Baricitinib, used for the treatment of rheumatoid arthritis, is an inhibitor of AAK1 and Janus kinase and is recommended to control viral replication[74]. Machine learning models predicted that AP2-associated protein kinase 1 (AAK1) drugs that disrupt these proteins can inhibit viral entry into the target cells[75]. The use of baricitinib in susceptible COVID-19-associated patients with ongoing pneumonia should be taken with strict caution[76].
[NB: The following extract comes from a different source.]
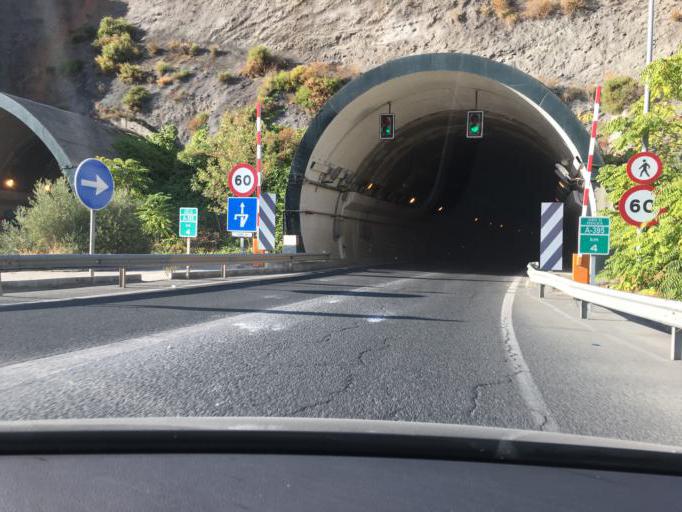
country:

7.7. Drugs under clinical trials for COVID-19

Clinical trials presently focus on the efficacy of different drugs, such as immunoglobulins, arbidol hydrochloride combined with interferon atomization, ritonavir plus oseltamivir, ASC09F plus oseltamivir, mesenchymal stem cell treatment, lopinavir plus ritonavir, hydroxychloroquine, darunavir plus cobicistat, methylprednisolone and washed microbiota transplantation[65,77]. Repurposing these available drugs for immediate use in treatment of SARS-CoV-2 infections could improve the available clinical management[78]. Study of Xiaoling Xu et al. suggests that tocilizumab is an important therapy in serious COVID-19 patients, which offered a new therapeutic approach to this deadly infectious disease[79].

8. Conclusion

The virus SARS-CoV-2 is a fatal disease having a high mortality rate with a total of 2,200,358 certified cases and 147,787 deaths recorded all over the world. To date, there is no efficacious, proven medicinal therapy. A committee of US experts has developed treatment guidelines for COVID-19 patients which are regularly updated[80]. A model drug, chloroquine, proposed by WHO could potentially work against the novel coronavirus. Remdesvir, a nucleoside analogue, it also holds promise for the use in treating COVID-19 patients. There are additional proposed drugs against COVID-19, such as drugs approved by FDA for the treatment of other pathologies, including ribavirin, penciclovir, nitazoxanide, nafamostat, chloroquine and two well-known drugs having broad spectrum activity i.e. remdesivir (GS5734) and favipiravir (T-705). Leronlimab, a humanised monoclonal antibody (CCR5 antagonist) arbidol hydrochloride combined with interferon atomisation, lopinavir plus ritonavir, ritonavir plus oseltamivir, ASC09F plus oseltamivir, mesenchymal stem cell treatment could also be a choice for the treatment of COVID-19 patients. Lopinavir and Ritonavir are both HIV protease inhibitors that suppress the cleavage of a polyprotein into multiple functional proteins. Based on historical records and human reports of SARS and prevention of H1N1 influenza, Chinese herbal formula may be an effective solution to COVID-19 prevention in high-risk populations, although their usefulness in the clinic for this purpose still has to be demonstrated. In short, SARS-CoV-2 is a highly transmissible virus and clinical trials are required for finding and confirming promising drug candidates and effective vaccines.